A Seward resident admitted he violently assaulted a Belsano man in 2008 and was responsible for his death 36 hours later.
Stephen Shesko, 64, received five years of probation for the crime on Wednesday. The case was delayed for years by Shesko’s health issues and a debate regarding their severity.
Wheelchair-bound and wearing braces all over his body, Shesko was determined months ago to be fit for trial.
But after Shesko’s involuntary manslaughter plea in Eric Melius’ death, Indiana Judge William Martin on Wednesday indicated the defendant was perhaps not fit for a term in the county jail.
“Your health issues were greatly exaggerated ... but there’s credible evidence to (show) you have significant medical issues – and that incarceration isn’t appropriate at this time,” Martin said.
The ruling ended a four-year case and drew mixed emotions from the Melius family.
Shesko was bear hunting in Buffington Township, near the Cambria County line, when the fight with Melius took place. It was sparked after Melius, 28, taunted Amish youngsters who were part of Shesko’s hunting party.
“Your behavior that day is totally unacceptable in a civilized society,” Martin told Shesko, reminding the defendant that he had several opportunities to walk away from the fight but instead chose to take another swing.

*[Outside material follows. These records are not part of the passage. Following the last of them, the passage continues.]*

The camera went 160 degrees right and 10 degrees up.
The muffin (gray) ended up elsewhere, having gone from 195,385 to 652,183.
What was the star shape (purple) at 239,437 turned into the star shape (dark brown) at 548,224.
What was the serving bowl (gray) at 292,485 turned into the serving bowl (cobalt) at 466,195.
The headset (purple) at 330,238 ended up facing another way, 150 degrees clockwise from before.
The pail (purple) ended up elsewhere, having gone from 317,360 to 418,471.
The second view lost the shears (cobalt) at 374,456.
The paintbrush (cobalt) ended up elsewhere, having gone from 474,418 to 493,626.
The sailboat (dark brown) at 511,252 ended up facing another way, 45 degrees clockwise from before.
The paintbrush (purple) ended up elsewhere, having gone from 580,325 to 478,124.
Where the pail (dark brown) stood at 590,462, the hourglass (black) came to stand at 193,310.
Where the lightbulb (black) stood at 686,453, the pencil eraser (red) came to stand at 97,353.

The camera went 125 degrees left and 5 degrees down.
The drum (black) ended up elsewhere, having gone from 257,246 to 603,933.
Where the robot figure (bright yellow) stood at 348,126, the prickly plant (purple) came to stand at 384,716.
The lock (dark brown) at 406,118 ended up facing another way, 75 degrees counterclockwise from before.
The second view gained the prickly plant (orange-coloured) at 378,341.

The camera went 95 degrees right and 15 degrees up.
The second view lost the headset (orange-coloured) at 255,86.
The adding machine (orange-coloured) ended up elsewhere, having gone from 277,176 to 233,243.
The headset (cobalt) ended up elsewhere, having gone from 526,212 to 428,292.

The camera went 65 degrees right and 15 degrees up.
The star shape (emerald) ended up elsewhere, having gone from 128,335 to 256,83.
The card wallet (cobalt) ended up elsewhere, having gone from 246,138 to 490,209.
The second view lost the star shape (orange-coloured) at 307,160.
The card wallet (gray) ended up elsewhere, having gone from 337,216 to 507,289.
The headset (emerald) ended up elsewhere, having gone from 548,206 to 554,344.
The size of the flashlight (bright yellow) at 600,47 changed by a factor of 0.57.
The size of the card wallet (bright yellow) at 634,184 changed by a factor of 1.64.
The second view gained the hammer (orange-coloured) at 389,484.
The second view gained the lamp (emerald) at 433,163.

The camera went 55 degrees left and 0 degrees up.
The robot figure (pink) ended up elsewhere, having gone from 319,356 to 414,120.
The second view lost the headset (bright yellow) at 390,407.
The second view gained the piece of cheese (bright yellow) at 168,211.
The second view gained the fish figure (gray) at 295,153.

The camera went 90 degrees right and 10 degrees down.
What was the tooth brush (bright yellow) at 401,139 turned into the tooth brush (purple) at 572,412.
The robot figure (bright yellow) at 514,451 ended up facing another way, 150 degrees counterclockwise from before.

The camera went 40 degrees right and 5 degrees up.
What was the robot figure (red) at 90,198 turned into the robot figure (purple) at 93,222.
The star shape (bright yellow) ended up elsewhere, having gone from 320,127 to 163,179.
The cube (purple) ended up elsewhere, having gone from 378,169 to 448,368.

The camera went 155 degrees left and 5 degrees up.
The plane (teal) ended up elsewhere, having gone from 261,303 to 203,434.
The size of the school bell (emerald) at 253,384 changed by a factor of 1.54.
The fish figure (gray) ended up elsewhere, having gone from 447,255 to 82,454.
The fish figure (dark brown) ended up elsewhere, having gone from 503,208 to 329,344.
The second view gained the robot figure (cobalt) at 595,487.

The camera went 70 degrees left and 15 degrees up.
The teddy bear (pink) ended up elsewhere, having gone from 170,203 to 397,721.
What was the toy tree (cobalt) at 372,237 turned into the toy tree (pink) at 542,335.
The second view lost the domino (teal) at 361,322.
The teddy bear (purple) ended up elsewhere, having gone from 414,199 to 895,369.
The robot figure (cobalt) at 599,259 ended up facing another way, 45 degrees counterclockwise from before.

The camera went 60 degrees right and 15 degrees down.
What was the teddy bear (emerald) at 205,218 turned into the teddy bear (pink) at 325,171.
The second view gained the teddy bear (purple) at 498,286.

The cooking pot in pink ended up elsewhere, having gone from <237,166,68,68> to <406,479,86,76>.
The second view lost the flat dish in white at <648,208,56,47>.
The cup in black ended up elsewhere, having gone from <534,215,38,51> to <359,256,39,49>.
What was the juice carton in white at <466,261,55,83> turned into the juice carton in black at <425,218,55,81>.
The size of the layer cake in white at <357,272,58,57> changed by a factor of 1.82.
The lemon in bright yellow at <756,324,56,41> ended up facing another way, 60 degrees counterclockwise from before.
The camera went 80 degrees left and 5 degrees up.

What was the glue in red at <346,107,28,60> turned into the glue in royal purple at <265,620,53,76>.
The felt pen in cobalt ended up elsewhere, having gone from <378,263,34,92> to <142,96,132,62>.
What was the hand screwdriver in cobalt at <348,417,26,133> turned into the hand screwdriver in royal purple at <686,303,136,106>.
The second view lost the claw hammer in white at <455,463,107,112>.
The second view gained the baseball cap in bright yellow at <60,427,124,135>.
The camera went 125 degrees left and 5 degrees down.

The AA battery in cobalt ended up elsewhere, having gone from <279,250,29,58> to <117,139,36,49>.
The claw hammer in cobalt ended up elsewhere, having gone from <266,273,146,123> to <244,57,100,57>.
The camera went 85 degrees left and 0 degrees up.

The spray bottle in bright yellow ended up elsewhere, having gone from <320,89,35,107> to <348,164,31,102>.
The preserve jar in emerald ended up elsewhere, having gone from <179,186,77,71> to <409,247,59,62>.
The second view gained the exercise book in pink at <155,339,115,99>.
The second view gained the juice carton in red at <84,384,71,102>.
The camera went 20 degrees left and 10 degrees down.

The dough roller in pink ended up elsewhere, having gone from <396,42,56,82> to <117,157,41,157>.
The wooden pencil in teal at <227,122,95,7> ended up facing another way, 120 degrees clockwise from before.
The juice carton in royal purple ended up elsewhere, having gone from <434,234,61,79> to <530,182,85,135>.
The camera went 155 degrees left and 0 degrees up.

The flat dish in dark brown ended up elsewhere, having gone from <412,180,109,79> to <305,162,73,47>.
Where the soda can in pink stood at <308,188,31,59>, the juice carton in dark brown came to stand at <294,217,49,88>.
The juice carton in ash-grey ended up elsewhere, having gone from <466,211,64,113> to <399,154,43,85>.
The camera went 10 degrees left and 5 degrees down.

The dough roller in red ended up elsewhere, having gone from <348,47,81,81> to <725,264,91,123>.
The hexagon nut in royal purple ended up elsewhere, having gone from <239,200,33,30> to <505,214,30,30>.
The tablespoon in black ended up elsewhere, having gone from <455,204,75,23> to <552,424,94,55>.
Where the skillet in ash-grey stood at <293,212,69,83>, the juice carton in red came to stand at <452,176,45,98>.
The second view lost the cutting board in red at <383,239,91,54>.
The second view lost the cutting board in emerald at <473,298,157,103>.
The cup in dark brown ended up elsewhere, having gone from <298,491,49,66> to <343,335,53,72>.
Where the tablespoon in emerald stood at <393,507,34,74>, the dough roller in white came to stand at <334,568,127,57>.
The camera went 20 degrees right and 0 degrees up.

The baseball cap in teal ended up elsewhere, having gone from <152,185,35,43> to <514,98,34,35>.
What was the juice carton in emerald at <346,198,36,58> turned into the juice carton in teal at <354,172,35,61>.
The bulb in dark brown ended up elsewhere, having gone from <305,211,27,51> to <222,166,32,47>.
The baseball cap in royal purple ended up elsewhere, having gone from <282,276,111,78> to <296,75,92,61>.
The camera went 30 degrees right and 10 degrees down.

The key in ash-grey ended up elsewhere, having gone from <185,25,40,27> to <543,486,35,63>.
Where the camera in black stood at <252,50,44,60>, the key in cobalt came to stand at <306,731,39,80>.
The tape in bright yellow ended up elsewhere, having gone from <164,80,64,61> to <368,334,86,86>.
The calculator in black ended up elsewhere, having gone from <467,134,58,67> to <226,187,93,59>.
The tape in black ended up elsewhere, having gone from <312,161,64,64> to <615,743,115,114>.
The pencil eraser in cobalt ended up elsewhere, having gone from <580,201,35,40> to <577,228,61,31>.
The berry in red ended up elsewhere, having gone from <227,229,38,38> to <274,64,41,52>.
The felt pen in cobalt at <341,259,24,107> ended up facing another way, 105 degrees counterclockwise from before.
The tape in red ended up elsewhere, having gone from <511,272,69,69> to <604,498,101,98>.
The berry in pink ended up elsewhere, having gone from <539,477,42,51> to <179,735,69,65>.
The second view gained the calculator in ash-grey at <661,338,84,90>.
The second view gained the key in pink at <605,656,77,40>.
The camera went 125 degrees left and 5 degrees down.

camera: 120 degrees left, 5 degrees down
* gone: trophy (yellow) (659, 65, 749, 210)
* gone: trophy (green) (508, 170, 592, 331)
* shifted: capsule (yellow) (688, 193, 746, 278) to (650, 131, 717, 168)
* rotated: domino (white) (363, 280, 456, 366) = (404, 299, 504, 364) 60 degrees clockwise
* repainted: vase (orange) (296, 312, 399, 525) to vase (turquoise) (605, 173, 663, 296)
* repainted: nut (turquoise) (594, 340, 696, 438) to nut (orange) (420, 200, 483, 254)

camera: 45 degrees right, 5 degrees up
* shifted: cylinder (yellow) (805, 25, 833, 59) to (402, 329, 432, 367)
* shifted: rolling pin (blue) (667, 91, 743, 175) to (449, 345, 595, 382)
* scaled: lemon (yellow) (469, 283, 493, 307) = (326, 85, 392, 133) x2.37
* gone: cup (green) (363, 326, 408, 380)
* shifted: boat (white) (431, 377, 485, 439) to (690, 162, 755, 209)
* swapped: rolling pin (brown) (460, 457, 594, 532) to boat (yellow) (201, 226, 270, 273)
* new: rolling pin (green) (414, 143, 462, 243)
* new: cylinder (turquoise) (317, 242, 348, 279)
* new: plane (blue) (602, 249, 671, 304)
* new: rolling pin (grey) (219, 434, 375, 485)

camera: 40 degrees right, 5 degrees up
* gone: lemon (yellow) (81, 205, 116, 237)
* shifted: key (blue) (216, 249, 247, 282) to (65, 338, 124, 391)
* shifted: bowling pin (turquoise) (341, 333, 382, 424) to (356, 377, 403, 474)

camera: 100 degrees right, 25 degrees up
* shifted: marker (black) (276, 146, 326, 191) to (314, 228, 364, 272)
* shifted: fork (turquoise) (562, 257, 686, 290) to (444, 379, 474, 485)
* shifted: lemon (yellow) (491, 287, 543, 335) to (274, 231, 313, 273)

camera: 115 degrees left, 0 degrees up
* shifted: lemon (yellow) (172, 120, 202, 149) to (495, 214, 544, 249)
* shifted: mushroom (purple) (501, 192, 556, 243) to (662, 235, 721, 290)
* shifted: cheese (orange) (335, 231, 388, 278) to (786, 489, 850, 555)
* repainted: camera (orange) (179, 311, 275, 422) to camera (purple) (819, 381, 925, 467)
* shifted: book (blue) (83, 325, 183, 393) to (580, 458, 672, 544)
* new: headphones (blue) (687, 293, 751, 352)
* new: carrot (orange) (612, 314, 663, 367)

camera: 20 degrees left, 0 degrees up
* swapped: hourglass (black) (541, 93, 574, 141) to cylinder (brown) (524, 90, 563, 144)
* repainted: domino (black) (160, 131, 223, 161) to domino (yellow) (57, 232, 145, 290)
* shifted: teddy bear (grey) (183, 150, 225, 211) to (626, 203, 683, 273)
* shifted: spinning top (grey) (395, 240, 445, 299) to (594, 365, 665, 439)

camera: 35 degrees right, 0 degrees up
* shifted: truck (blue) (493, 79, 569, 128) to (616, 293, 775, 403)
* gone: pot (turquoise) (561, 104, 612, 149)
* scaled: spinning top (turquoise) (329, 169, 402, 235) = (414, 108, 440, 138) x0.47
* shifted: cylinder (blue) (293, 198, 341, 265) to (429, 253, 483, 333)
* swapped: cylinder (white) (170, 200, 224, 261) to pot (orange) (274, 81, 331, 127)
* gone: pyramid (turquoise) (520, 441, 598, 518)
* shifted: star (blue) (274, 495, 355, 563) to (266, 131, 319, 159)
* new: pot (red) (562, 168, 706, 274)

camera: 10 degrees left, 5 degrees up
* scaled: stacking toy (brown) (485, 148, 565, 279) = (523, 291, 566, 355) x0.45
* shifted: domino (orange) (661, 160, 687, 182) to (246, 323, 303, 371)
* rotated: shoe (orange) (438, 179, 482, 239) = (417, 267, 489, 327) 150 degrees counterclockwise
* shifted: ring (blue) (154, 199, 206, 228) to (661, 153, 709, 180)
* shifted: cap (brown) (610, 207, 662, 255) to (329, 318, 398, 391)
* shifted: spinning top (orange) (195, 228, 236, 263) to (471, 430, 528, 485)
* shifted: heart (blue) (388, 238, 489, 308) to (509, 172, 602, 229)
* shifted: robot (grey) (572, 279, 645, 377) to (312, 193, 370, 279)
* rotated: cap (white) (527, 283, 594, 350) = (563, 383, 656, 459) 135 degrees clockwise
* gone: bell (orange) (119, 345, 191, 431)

Indiana County District Attorney Patrick Dougherty noted Shesko kicked and punched Melius in the head and neck. And he didn’t stop after the Belsano man fell to the ground wounded.
Melius died 36 hours later after seeking hospital treatment but then leaving against a doctor’s orders.
“You don’t kick a man when he’s down,” Melius’ father, Wyatt, said in court.
He recalled his son sitting on his lap as a boy and shooting his first buck years ago.
Then he lamented that Melius won’t be here to take over the family business he worked to build.
Kayla Warzel, Melius’ girlfriend at the time, said she has kept videos, photos and even an answering machine message to try to keep Melius’ memory alive for their 5-year-old daughter.
The Cambria County woman said she became hooked on painkillers in an attempt to cope with her boyfriend’s death. Warzel said she since has straightened out her life.
“We’re all paying the price for what (occurred) that day,” Melius’ sister, Tracy, said, fighting tears during testimony. She said it was Shesko’s turn to pay.
Shesko did not address the court, aside from responding to Martin’s questions by saying “yes” or “no, your honor.”
He whispered to his attorney, David Weaver, who said Shesko “deeply regretted” his actions.
“If he was in his 20s and healthy ... he’d probably be going to jail now,” Dougherty said, adding he didn’t expect a prison sentence. He called the ruling “fair.”
Behind bars, Shesko – a war veteran who has suffered strokes and other ailments – would be the county’s responsibility. And his care would be taxpayer-funded, Dougherty said.
This way, “He’s still going to be under supervision for five years,” he said.
The district attorney also noted that Shesko’s admission of guilt was important.
Melius’ family agreed, calling it vindication.
“We were never going to have justice. We will never have Eric back,” said Michaela Melius, the victim’s mother. “But at least he’s being held accountable.”